A nuclear deal between Western powers and Iran all but collapsed after Donald Trump unilaterally withdrew US support in May 2018, reimposing economic sanctions on Tehran.
“We’re at a critical moment,” Macron warned on Wednesday, acknowledging that Iran is “laying out a strategy” for exiting the 2015 deal.
“President Macron made some suggestions last week to President (Hassan) Rouhani and we believe they are moving in the right direction, although we are not definitely there yet,” Zarif told AFP in an interview.
He said he had a “good discussion” with the French leader, who would now hold talks with other European leaders to seek a way forward.
Macron’s diplomacy is a delicate task, with France seeking to roll back some of the US measures imposed as part of Trump’s policy of “maximum pressure” on Iran, which insists its nuclear program is peaceful.
French diplomats have raised the idea of US waivers on sanctions affecting Iranian oil exports to India and China, or a new credit line for Tehran that could help the struggling economy.
That prompted Trump to accuse Macron of sending Tehran “mixed signals” in his attempt to broker fresh talks between the longtime adversaries.

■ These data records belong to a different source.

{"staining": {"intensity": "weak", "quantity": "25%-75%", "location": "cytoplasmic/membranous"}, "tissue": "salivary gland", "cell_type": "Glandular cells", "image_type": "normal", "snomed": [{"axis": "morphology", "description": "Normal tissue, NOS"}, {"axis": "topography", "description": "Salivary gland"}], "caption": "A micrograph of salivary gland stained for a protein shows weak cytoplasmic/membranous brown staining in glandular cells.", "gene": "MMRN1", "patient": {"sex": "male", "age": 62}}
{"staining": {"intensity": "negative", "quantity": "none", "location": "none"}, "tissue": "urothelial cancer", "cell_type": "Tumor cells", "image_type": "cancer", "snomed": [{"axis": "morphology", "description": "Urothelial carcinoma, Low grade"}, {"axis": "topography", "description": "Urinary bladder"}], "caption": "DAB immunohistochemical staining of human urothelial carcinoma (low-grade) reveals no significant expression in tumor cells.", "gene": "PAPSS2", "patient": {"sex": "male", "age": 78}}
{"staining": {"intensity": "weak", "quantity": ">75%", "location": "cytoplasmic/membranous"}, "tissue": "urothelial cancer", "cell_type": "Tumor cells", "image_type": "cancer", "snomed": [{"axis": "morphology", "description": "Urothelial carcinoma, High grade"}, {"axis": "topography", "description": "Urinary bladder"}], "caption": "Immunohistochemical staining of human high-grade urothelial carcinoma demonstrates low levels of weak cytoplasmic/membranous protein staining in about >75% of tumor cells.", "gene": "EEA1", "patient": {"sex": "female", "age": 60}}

But Trump appears to be the outlier among America’s G7 partners on Iran, despite speculation that Johnson, who claims a close personal rapport with the US leader, might be more amenable to endorsing his stance.
On Friday, a British diplomatic source said the UK would continue to back the 2015 nuclear deal, which it helped broker, as the “best way” of preventing Iran from obtaining a nuclear weapon.
Iran is just one of a host of issues over which G7 members are at loggerheads, upending a formerly cosy club of rich nations.
Trump will arrive in the glitzy beachside resort on Saturday already riled by a new French law increasing taxes on US Internet giants such as Google and Facebook. He is also threatening tariffs on the European automobile sector.
Just before the summit, China fired the latest salvo in its trade war the US, announcing new tariffs on $75 billion of American imports.
But in a sign of the summit’s lowered ambitions, French officials have scrapped the idea of a joint declaration at the end, breaking a longstanding G7 tradition.